Calories IN vs. Calories OUT
The 1st Law of Thermodynamics states that energy is neither created nor destroyed.
Calories are energy, therefore, when you eat calories you must either burn them or store them. Lets face it, when you eat a chocolate muffin, it doesn't just disappear into one of your hallow legs. To put things into perspective a little bit, one pound of body weight is equal to 3500 calories. If you want to loose one pound, you have to burn that many calories. So in order to loose weight, you need to be burning more than you eat. Sounds simple enough, so why is it so hard? Well, on average, a 200 lb person only burns about 2.5 calories per minute if they are sitting around, 5.4 calories per minute if they're walking 3 mph, 17.1 calories per minute if they are running 7 mph. So it's going to take quite a bit of effort to shed that one pound.

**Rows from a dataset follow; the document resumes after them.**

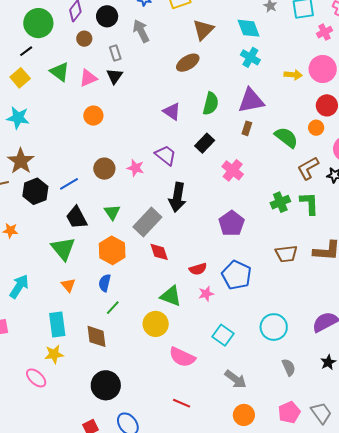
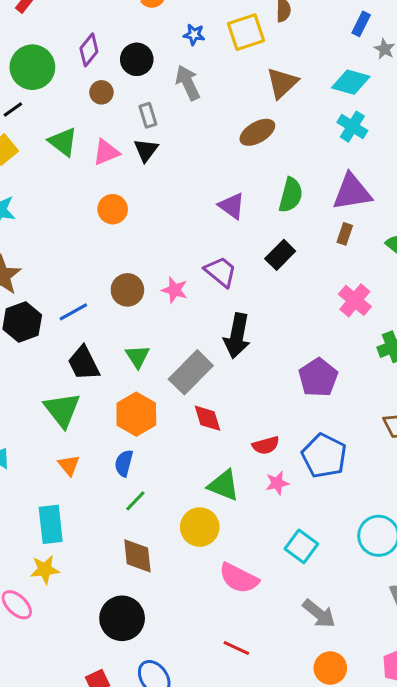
cyan diamond: (249, 28) -> (351, 82), turned -55
pink cross: (233, 170) -> (355, 300), moved
brown diamond: (96, 336) -> (137, 556), moved

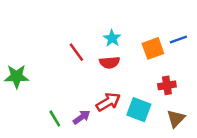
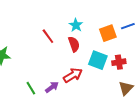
red semicircle: (110, 62) -> (74, 44), turned -105
cyan square: (139, 110) -> (98, 60), moved

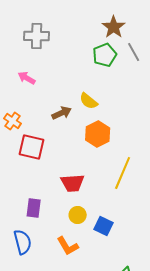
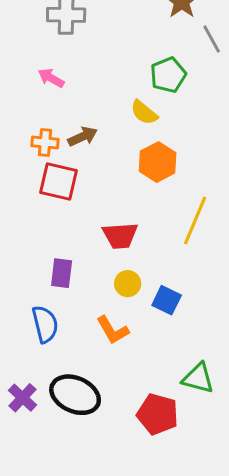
green pentagon: (105, 55) -> (168, 75), moved
brown arrow: (62, 113) -> (83, 137), moved
orange cross: (13, 121) -> (45, 143), moved, turned -30

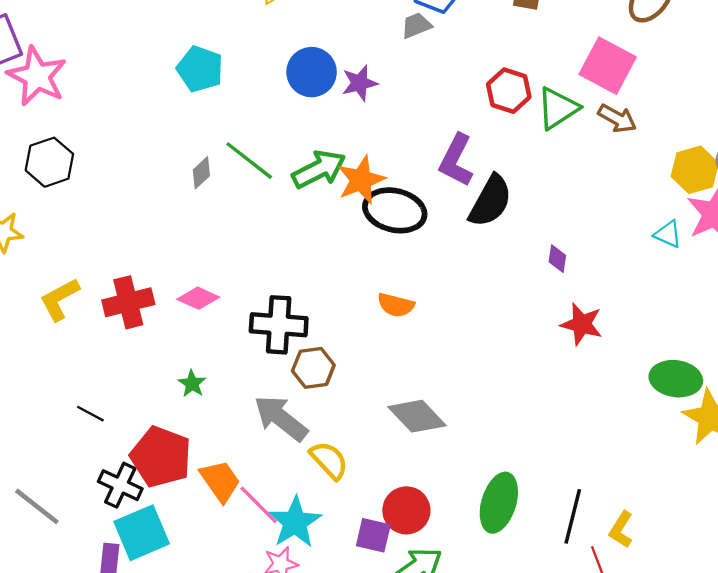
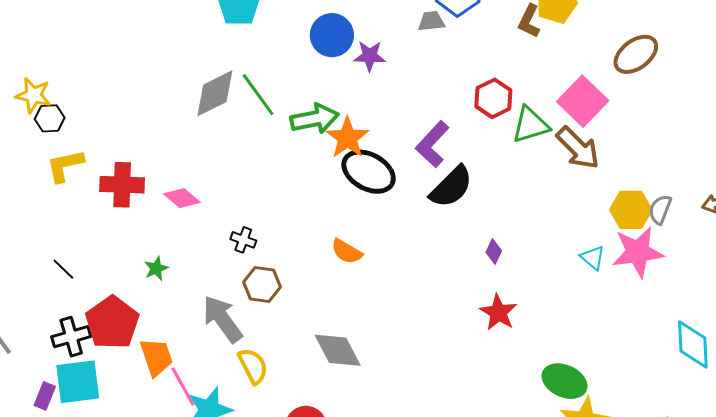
brown arrow: (617, 118) -> (578, 148), size x1.4
black hexagon: (49, 162) -> (50, 118), moved, size x0.7
gray diamond: (201, 173) -> (215, 93), size x1.8
orange star: (361, 180) -> (348, 138), turned -30
black cross: (279, 325) -> (243, 240), size x0.5
black cross: (120, 485) -> (71, 337), turned 33

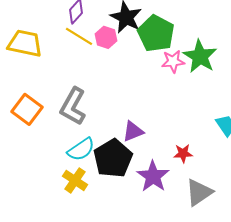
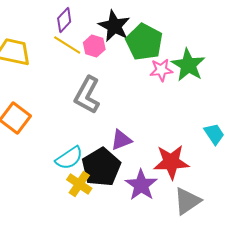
gray L-shape: (73, 106) -> (87, 95), moved
red star: (183, 153) -> (171, 162), size x1.8
yellow cross: (75, 180) -> (79, 184), moved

I hope I didn't discourage anyone, but my point is that if you want to win this thing, you're going to have to work for it. If you want to get an idea of how much you burn at rest then make a request for it. It would take me a while to find the equation, so if I get enough requests for it, then next week I'll post the equation. Counting calories is a very good way to know how many calories you need to burn, but if you don't know how many you burn at rest, or during certain activities, then your just shooting in the dark.

Good Luck everyone, if you have questions just post it to the blog and I'll do my best to answer them. And if you have any suggestions for the weekly challenges, post those too. Be sure to log in every week and reply to the posts!!

Wednesday, January 14, 2009

Ready, Set, Lose!

It's time to get started with the contest. I am so excited and hope that this will give all of us some much neeed motivation (at least in my case) to get to the gym, eat healthier, and shed some pounds.

Rules:
1. Each member must log on each week to post weekly weight loss percentage, the number of days you worked out and what you did, and check trainer tips. The log in day is on Thursday. You can log in more than that if you'd like, but you must make your weekly weight loss post on Thursdays.

2. Each member must give Jenny their $10 by February 15 in order to be eligible to win the pot.

3. You must exercise at least 3 times per week for at least 30 minutes. Please post your actual number of days you work out on the blog.

4. No diet pills. Protein shakes or meal plans are o.k.

5. Contest ends on April 15th, at which point the member with the highest percentage weight loss will win the pot. Maybe we'll all go celebrate with some celery sticks or something.